Le programme Erasmus est le symbole d’une Europe ouverte, sans frontière et qui démontre que la diversité est une richesse. 9 millions de jeunes ont pu bénéficier du programme de mobilité Erasmus depuis son lancement il y a 30 ans. Erasmus, c’est le symbole de la jeunesse européenne. Une jeunesse curieuse et en mouvement, C’est l’une des plus grande réussite de l’Union européenne ! Les jeunes sont partis à l’étranger comme Italien, Polonais, Belge ; ils en sont revenus Européens.

Le nouveau programme Erasmus+ 2014-2020 a été étendu pour inclure l’éducation, la formation professionnelle, la jeunesse et le sport. Je crois qu’il faut absolument faire pour les apprentis, les étudiants en alternance, ce que l’on a fait pour les étudiants des filières classiques. On sait que l’alternance est une voie royale vers l’emploi. Combinons cette filière avec les mobilités européennes ! Ces bagages peuvent se valoriser facilement sur le terrain de l’emploi. En Belgique, en Communauté germanophone, voisine de l’Allemagne, 95% des jeunes ayant suivant la filière d’alternance décrochent un emploi dans les six mois !

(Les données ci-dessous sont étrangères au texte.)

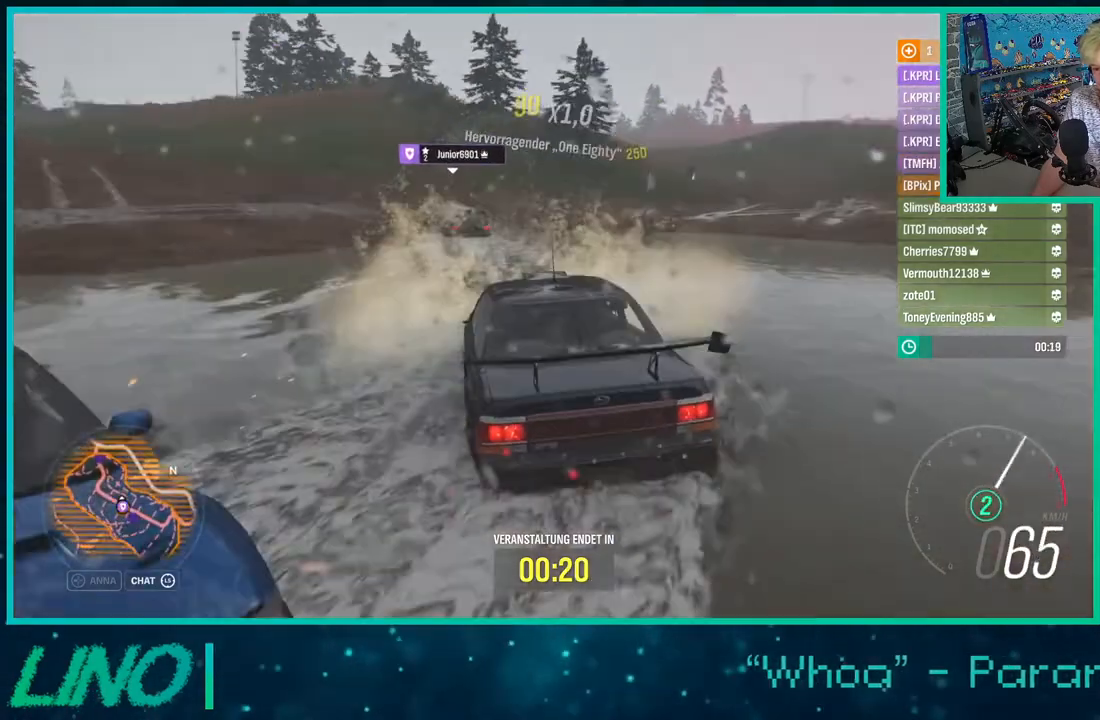
{"buttons": ["R2"], "left_stick": "down-left", "right_stick": "down", "events": [[183, "left_stick", "down-left"], [250, "right_stick", "down"]]}
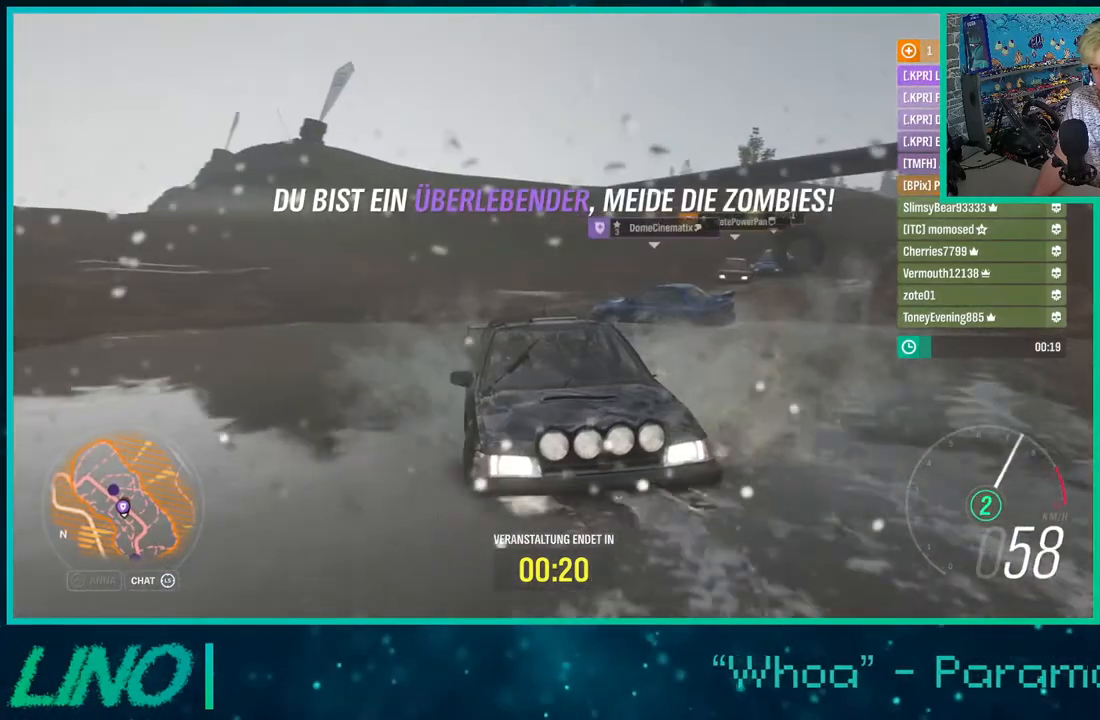
{"buttons": ["R2"], "left_stick": "center", "right_stick": "down", "events": [[500, "left_stick", "center"]]}
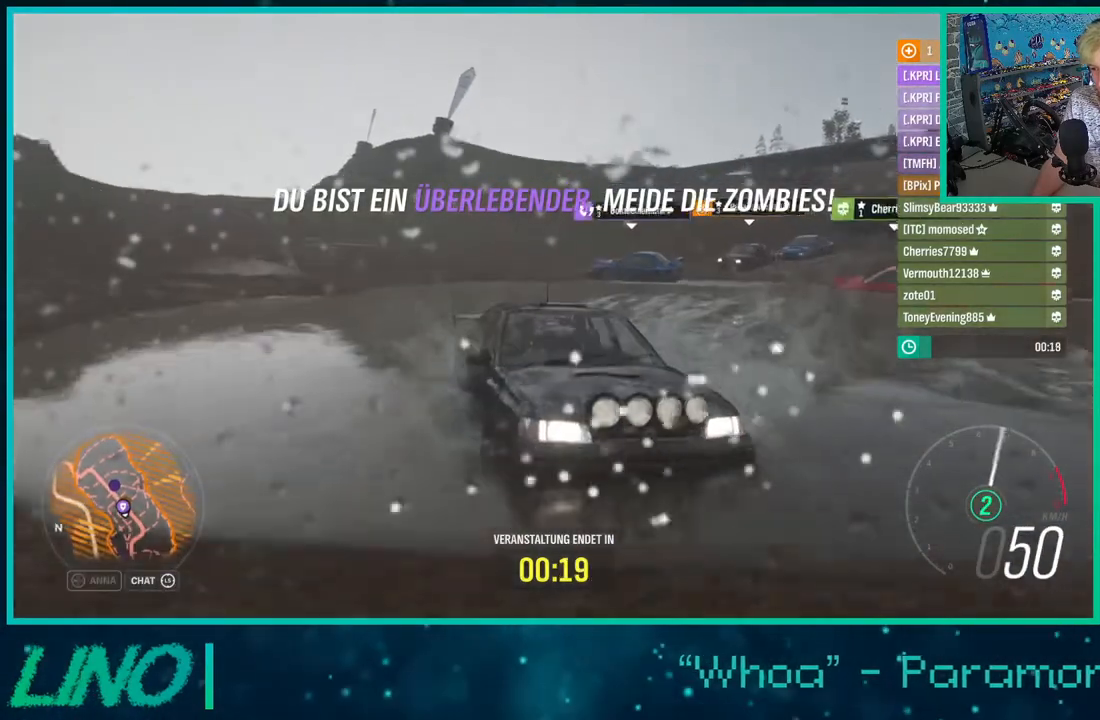
{"buttons": ["R2"], "left_stick": "center", "right_stick": "down", "events": [[100, "left_stick", "down-left"], [333, "left_stick", "center"]]}
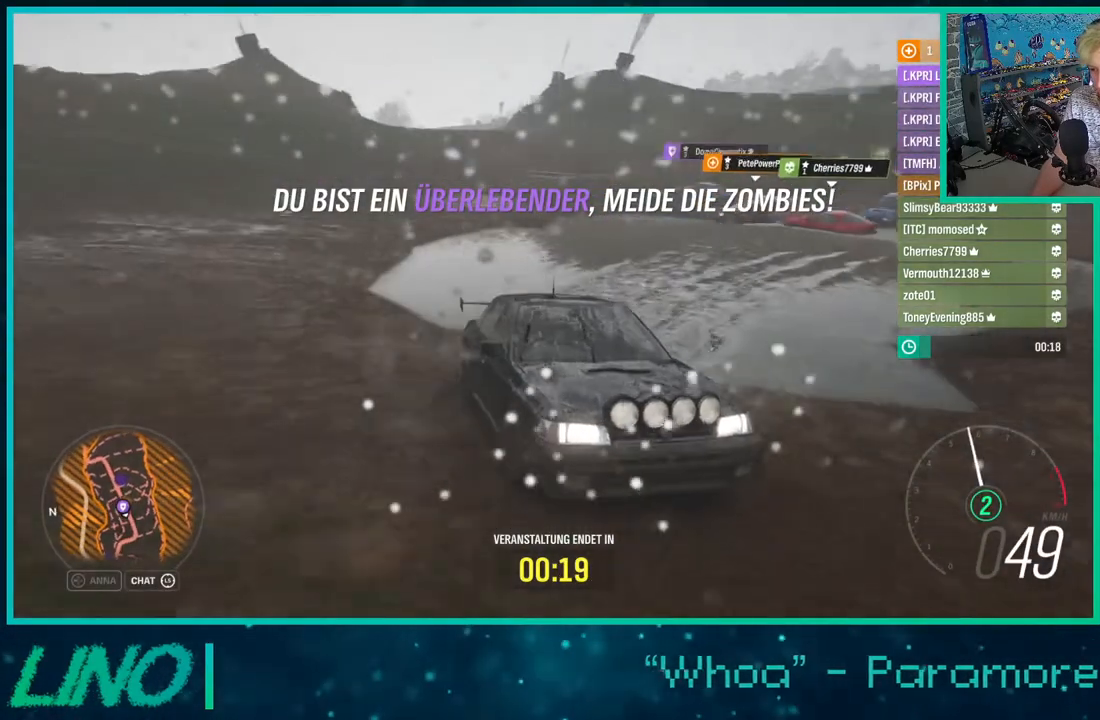
{"buttons": ["R2"], "left_stick": "down-left", "right_stick": "center", "events": [[133, "left_stick", "down-left"], [167, "right_stick", "center"], [333, "left_stick", "center"], [483, "left_stick", "down-left"]]}
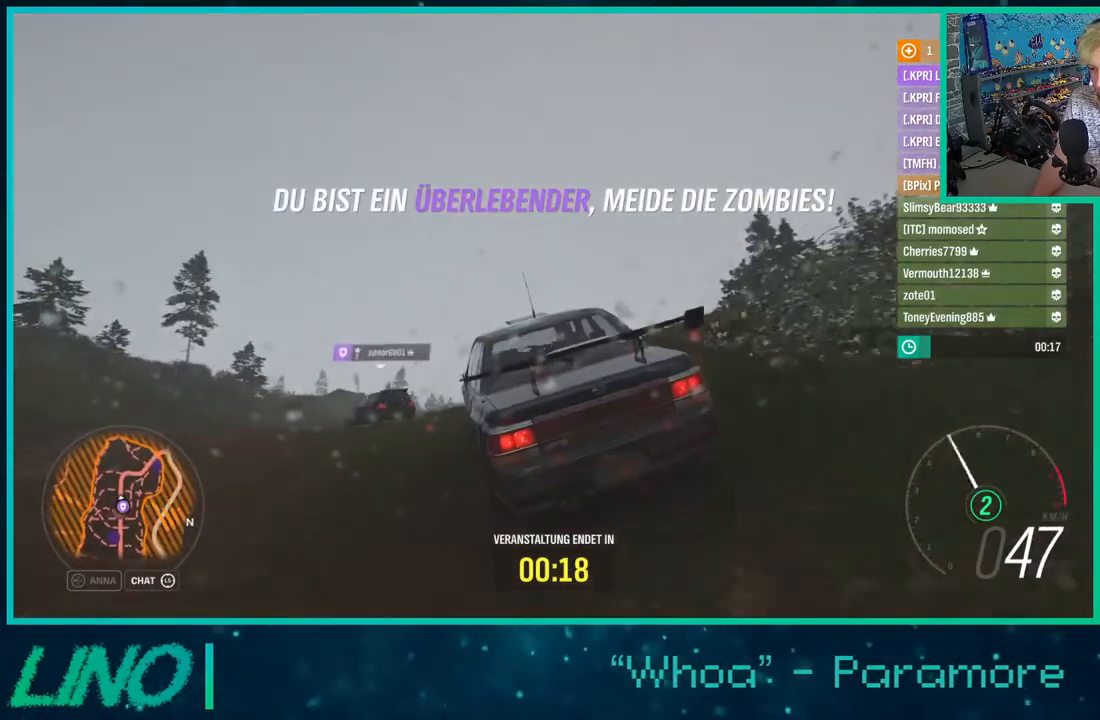
{"buttons": ["R2"], "left_stick": "down-left", "right_stick": "center", "events": []}
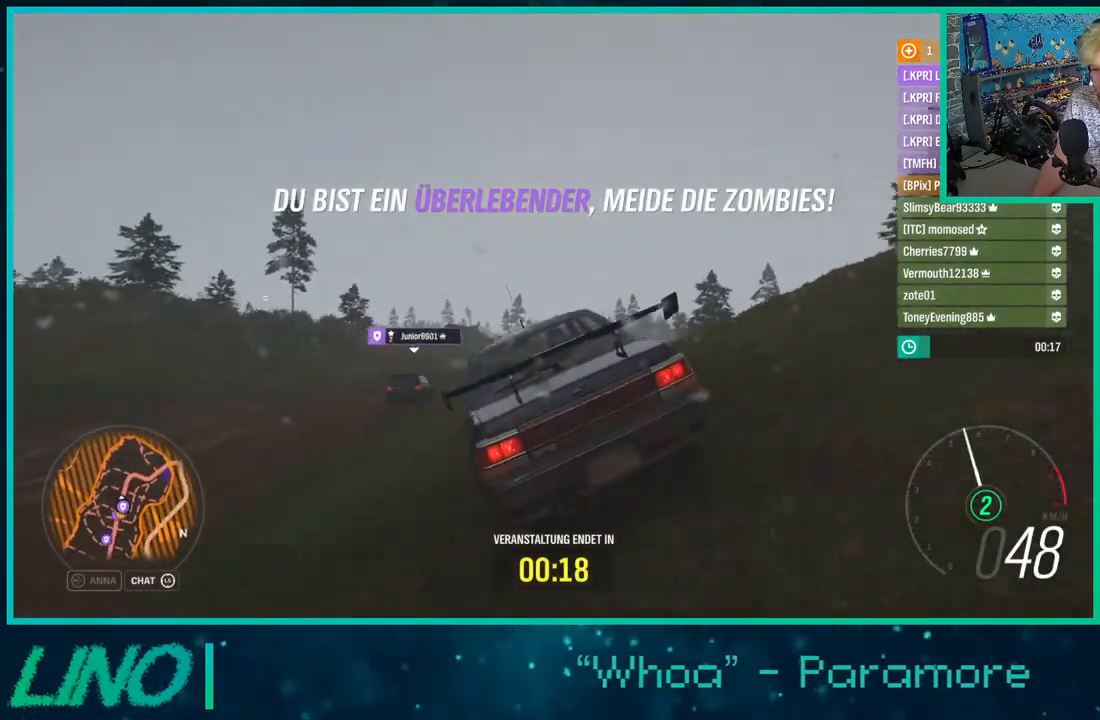
{"buttons": ["R2"], "left_stick": "right", "right_stick": "center", "events": [[50, "left_stick", "center"], [183, "left_stick", "right"]]}
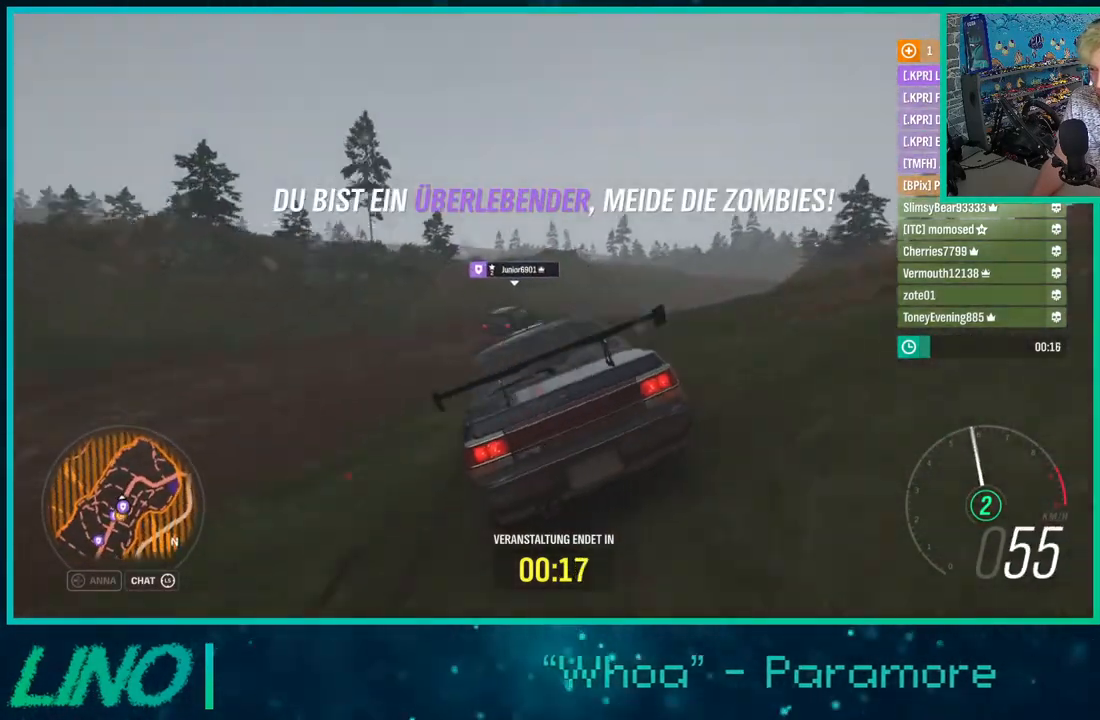
{"buttons": ["R2"], "left_stick": "up-right", "right_stick": "center", "events": [[183, "left_stick", "center"], [383, "left_stick", "up-right"]]}
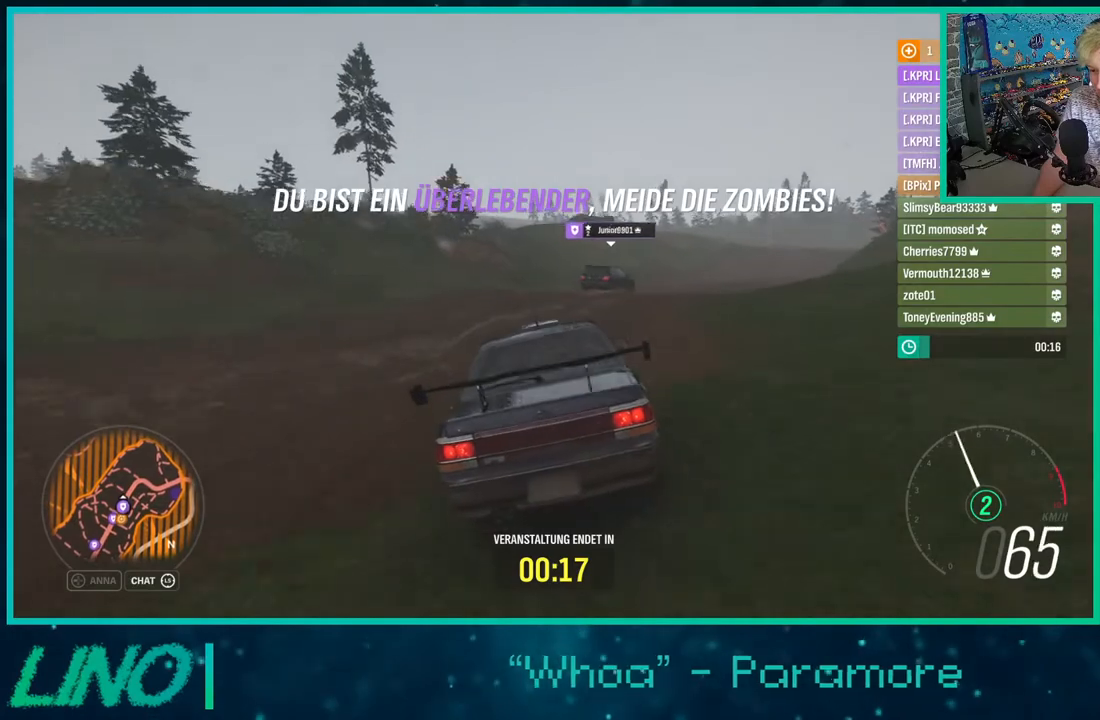
{"buttons": ["R2"], "left_stick": "center", "right_stick": "down", "events": [[233, "right_stick", "down"], [400, "left_stick", "center"]]}
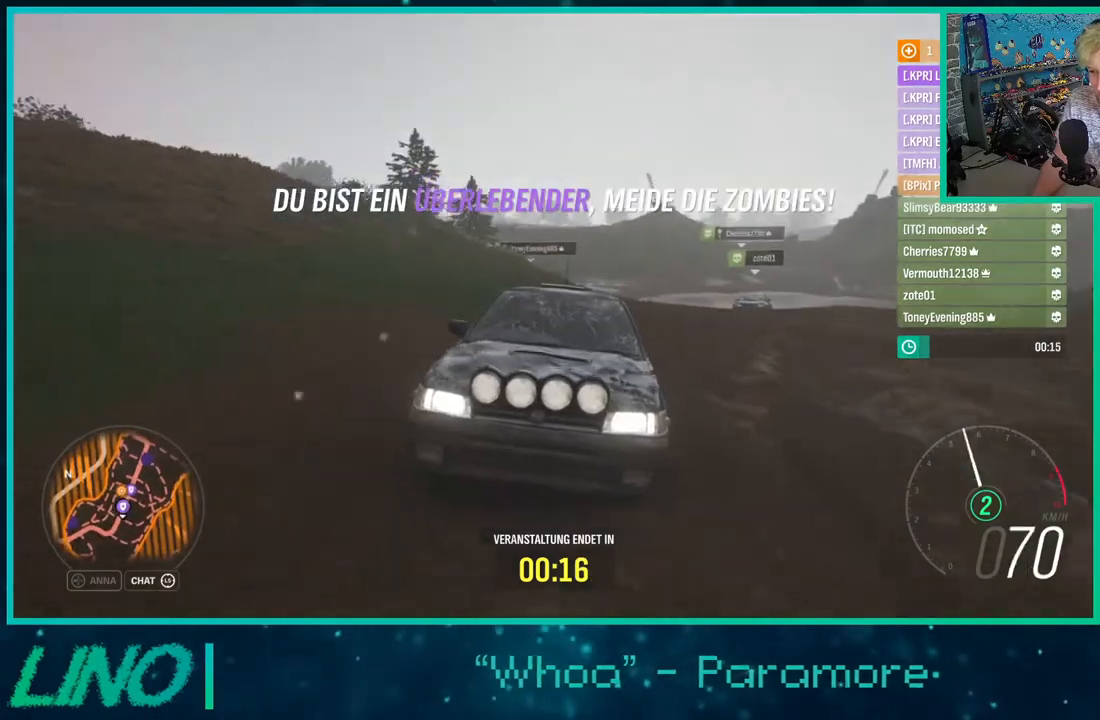
{"buttons": ["R2"], "left_stick": "center", "right_stick": "center", "events": [[50, "left_stick", "right"], [100, "left_stick", "up-right"], [233, "right_stick", "center"], [417, "left_stick", "center"]]}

Au Parlement européen, avec le député français Jean Arthuis, nous avons mené un projet pilote pour permettre aux apprentis de partir en mobilité longue dans un centre de formation étranger. Ce projet a permis de financer un nombre limité de projets transeuropéens de mobilité de qualité et de long terme dans le domaine de la formation professionnelle.

Il faut que cette expérience soit étendue le plus largement possible, en dépassant les difficultés, en concertation avec les acteurs de terrain.

La Commission européenne prévoit d’important moyens financiers pour renforcer cet aspect, moins connu, du programme Erasmus +. Pour financer cette extension Erasmus Pro, une augmentation du budget Erasmus de 400 millions d’euros est proposée pour la période 2018-2020. En réalité, cette possibilité existait déjà auparavant, mais on constate que l’engouement au sein des écoles proposant des filières professionnalisantes est assez mesuré, notamment en raison des contraintes d’organisation de ce type de programme (manque de temps à y consacrer, lourdeur administrative…) et de la difficulté de libérer ainsi les jeunes durant des périodes plus longues.

Cela nécessite aussi que les entreprises jouent le jeu de la formation. Elles savent qu’elles ont tout à y gagner. Il faut qu’elles accompagnent les jeunes en gardant à l’esprit qu’ils sont en formation, non pas de la main d’œuvre bon marché, pour leur permettre d’évoluer, d’apprendre, pour enfin être efficace et autonome.

Erasmus est une chance pour la jeunesse. Elle doit l’être pour tous les jeunes. Il faut continuer à augmenter les budgets qui y sont consacrés, et tordre le cou, par les faits, à l’image d’élitisme qui colle au programme. Erasmus, ce n’est pas seulement pour les « rich kids », ce n’est pas moi qui le dit, mais Marianne Thyssen, la commissaire en charge de (l’Emploi et des Affaires sociales) de l’Éducation (= compétence d’appui de l’UE). En réalité, les échanges sont ouverts à tous et des possibilités existent pour faciliter l’accès aux publics moins favorisés (via notamment un financement supplémentaire de 100 à 200 euros par mois), de même qu’à celles et ceux qui souffrent d’un handicap ou d’un problème de santé spécifique.

La mobilité contribue aussi à faire émerger une identité européenne, multiple et riche de ses différences. Nous devons en soutenir le développement, en se donnant les moyens de nos ambitions.